◆ Document passage:
=== Begin Enclosure ===
Meat that had been frozen for up to 40 years old was smuggled into China through a secret supply chain set up by gangs at home and accomplices abroad, according to law enforcement officers. The criminal network was revealed by customs officials after they busted 14 gangs in 14 provinces and regions in a crackdown on the smuggling of rotten frozen meat products, dubbed “zombie meat” by the media. The trade in expired meat developed to meet booming demand for meat products. The General Administration of Customs said officers confiscated more than 100,000 metric tons of smuggled frozen meat valued at 3 billion yuan ($483 million), if sold, including chicken wings, beef and pork…Full Article: China Daily July 2015
- From January to June 2015, China confiscated 420,000 MTs of frozen meat products.
- According to a senior official with China’s Anti-Smuggling Bureau of the Changsha Administration of Customs, smuggled beef is initially procured from Europe and the USA, and transported in refrigerated containers to Hong Kong. Once in Hong Kong the beef is shipped to Vietnam where it is smuggled into Yunnan province or Guangxi Zhuang region. Once inside China, the beef is repackaged and sold to restaurants and other eateries.
=== End Enclosure ===
◆ Records shown:
=== Begin Enclosure ===
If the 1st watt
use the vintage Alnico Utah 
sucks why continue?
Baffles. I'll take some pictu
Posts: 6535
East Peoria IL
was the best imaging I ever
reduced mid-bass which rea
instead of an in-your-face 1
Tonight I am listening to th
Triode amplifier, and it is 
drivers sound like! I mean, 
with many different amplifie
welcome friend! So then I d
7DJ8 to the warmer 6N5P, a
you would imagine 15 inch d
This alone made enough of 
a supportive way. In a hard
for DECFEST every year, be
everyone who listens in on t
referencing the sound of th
=== End Enclosure ===
◆ Questions to answer:
1. In the text on frozen meat smuggling, how much was the confiscated meat valued at, if sold?
2. In the text on frozen meat smuggling, rewrite the part between "- According to" and "and other eateries.", inclusive, using "Singapore" in place of "Hong Kong".
3. Pick up the text on frozen meat smuggling where it stops and keep writing.

◆ Task-by-task answers:
1. 3 billion yuan ($483 million).

2.
- According to a senior official with China’s Anti-Smuggling Bureau of the Changsha Administration of Customs, smuggled beef is initially procured from Europe and the USA, and transported in refrigerated containers to Singapore. Once in Singapore the beef is shipped to Vietnam where it is smuggled into Yunnan province or Guangxi Zhuang region. Once inside China, the beef is repackaged and sold to restaurants and other eateries.

3.
- In 2007, China issued regulations permitting the storage of frozen pork for up to four months and beef/mutton for up to eight months.
- In June 2015, China halted a Japanese beef smuggling ring that imported the beef via Cambodia-Laos-Yunnan-Shanghai.
- In May 2015, a dozen people were jailed in Zhejiang province for injecting water into cattle for profit.
- In February 2015, China arrested nearly three dozen people who allegedly smuggled 6,000 tons of beef into the country. Anti-smuggling authorities based in Dalian, Beijing, Shanghai, Shenzhen and Guangzhou participated the nationwide crackdown.
- In 2003, China banned US beef after a case of Bovine Spongiform Encephalopathy (BSE), aka mad cow disease, was detected in Washington state.
- In 2001, China banned Japanese beef imports reportedly over concern for bovine spongiform encephalopathy (BSE or ‘mad cow’).